We had suspected that the planet’s large tides were caused by its close proximity to its star. However, we had not yet been able to confirm this.Professor Yann Alibert
A groundbreaking measurement
WASP-103b is a planet in the constellation Hercules that is nearly twice the size of Jupiter, has one and a half times the mass of Jupiter, and is approximately fifty times closer to its star than Earth is to the Sun. “We had suspected that the planet’s large tides were caused by its close proximity to its star. However, we had not yet been able to confirm this” Yann Alibert, professor of astrophysics at the University of Bern and member of the NCCR PlanetS, explains the study’s co-author.

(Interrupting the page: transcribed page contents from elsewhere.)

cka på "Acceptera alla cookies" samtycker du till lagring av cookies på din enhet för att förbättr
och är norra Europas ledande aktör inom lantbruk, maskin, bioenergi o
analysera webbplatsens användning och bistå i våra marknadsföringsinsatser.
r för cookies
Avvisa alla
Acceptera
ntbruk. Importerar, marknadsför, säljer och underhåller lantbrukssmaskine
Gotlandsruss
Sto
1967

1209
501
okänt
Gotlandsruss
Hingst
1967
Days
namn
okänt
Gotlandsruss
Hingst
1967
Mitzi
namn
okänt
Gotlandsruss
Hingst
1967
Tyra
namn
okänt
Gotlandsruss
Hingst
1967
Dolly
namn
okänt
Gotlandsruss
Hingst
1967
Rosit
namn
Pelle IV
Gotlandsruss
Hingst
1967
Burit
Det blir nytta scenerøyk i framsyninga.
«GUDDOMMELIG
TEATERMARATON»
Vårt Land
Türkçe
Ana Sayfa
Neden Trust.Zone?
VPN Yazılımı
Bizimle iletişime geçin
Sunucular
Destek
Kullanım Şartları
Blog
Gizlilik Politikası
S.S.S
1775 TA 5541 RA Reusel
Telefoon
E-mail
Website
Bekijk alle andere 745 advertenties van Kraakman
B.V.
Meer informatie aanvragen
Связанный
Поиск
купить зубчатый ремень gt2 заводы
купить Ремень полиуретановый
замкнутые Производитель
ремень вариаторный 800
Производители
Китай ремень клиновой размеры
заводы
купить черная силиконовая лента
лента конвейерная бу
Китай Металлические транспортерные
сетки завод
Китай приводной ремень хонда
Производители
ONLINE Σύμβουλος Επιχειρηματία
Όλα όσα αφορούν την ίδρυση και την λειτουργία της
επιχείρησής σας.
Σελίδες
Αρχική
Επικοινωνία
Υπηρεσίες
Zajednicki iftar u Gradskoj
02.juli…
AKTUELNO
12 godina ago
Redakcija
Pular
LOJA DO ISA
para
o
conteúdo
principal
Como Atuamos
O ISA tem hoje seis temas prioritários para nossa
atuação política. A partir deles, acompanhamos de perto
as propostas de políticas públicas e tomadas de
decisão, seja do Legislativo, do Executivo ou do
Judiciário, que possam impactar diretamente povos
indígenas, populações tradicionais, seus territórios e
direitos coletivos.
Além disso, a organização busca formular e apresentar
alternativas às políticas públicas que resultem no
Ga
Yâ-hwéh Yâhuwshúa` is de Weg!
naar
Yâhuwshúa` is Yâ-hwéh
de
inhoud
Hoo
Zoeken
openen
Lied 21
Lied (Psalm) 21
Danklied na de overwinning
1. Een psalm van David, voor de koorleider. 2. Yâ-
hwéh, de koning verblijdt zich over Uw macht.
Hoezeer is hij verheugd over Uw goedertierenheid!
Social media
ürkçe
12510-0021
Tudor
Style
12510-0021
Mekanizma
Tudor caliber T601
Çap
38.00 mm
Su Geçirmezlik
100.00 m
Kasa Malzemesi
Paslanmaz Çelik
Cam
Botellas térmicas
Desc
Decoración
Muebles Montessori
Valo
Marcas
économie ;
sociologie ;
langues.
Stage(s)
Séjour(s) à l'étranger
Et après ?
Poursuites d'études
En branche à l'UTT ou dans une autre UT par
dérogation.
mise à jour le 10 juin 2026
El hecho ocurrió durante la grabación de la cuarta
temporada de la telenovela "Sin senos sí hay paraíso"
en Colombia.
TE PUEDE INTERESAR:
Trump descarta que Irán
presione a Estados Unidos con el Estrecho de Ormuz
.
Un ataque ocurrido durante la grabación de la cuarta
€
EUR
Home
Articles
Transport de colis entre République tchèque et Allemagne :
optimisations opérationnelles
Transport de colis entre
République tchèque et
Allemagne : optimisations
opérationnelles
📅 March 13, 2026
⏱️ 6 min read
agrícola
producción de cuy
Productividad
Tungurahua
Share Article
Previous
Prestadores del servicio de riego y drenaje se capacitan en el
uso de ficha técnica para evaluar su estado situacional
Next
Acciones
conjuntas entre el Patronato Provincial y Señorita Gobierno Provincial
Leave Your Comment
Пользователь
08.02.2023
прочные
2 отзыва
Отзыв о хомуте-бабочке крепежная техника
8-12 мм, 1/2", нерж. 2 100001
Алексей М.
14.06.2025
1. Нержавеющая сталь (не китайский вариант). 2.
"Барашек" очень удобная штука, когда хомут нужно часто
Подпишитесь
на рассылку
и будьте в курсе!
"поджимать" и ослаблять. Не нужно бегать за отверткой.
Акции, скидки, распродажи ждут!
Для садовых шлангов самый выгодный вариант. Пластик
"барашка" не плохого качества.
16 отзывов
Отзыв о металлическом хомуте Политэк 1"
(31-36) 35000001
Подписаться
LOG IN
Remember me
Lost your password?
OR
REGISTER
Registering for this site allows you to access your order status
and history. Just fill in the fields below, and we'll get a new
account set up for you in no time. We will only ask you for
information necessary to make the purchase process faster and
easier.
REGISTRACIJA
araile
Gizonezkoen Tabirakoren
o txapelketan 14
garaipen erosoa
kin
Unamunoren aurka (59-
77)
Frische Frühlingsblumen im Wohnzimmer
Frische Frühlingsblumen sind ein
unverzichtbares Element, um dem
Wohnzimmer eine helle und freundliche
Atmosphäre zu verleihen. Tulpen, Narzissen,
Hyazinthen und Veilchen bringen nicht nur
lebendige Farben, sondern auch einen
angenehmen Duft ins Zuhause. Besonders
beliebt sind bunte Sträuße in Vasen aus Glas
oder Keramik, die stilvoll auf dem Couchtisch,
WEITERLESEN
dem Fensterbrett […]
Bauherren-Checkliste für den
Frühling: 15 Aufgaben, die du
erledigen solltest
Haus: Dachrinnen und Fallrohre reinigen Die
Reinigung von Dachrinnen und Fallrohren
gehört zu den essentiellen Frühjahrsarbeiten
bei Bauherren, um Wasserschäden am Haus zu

The planet had already been observed by the NASA/ESA Hubble Space Telescope and NASA’s Spitzer Space Telescope. These observations, combined with the high precision and pointing flexibility of CHEOPS, allowed the researchers to measure the tiny signal of the planet’s tidal deformation from light years away. They did this by taking advantage of the fact that the planet dims the star’s light slightly each time it passes in front of it. “We were able to measure the deformation after observing several such so-called “transits.” It’s incredible that we were able to complete this analysis; it’s the first time such a study has been conducted “Babatunde Akinsanmi, co-author of the study and NCCR PlanetS associate, reports from the University of Geneva.
The planet is inflated
The findings of the researchers allow for conclusions not only about the shape of the planet, but also about its interior. This is due to the team’s ability to derive a parameter known as the “Love number” (named after the British mathematician Augustus E. H. Love) from WASP-103b’s transit light curve. It shows how the planet’s mass is distributed and thus provides information about its internal structure. “The resistance of a material to deformation is determined by its composition,” Akinsanmi explains.
“We can only see the tides on Earth in the oceans. The rocky part doesn’t move that much. Therefore, by measuring how much the planet is deformed, we can determine how much of it is made up of rock, gas or water.”
WASP-103b’s Love number is the same as Jupiter’s, our Solar System’s largest gas giant. It implies that the internal structures of WASP-103b and Jupiter are similar, despite the fact that WASP-103b is twice as large. “In theory, a planet 1.5 times the mass of Jupiter should be about the same size. As a result, WASP-103b must be highly inflated as a result of heating from its nearby star, as well as possibly other mechanisms “Monika Lendl, professor of astronomy at the University of Geneva and co-author of the study, agrees.
However, because the measurement uncertainty in the Love number remains quite high, future observations with CHEOPS and the James Webb Space Telescope will be required to decipher the details of WASP-103b’s tidal deformation and internal structure, as well as that of comparable exoplanets. “This would improve our understanding of these so-called ‘hot Jupiters,’ allowing us to better compare them to other giant planets in the Solar System,” Lendl concludes.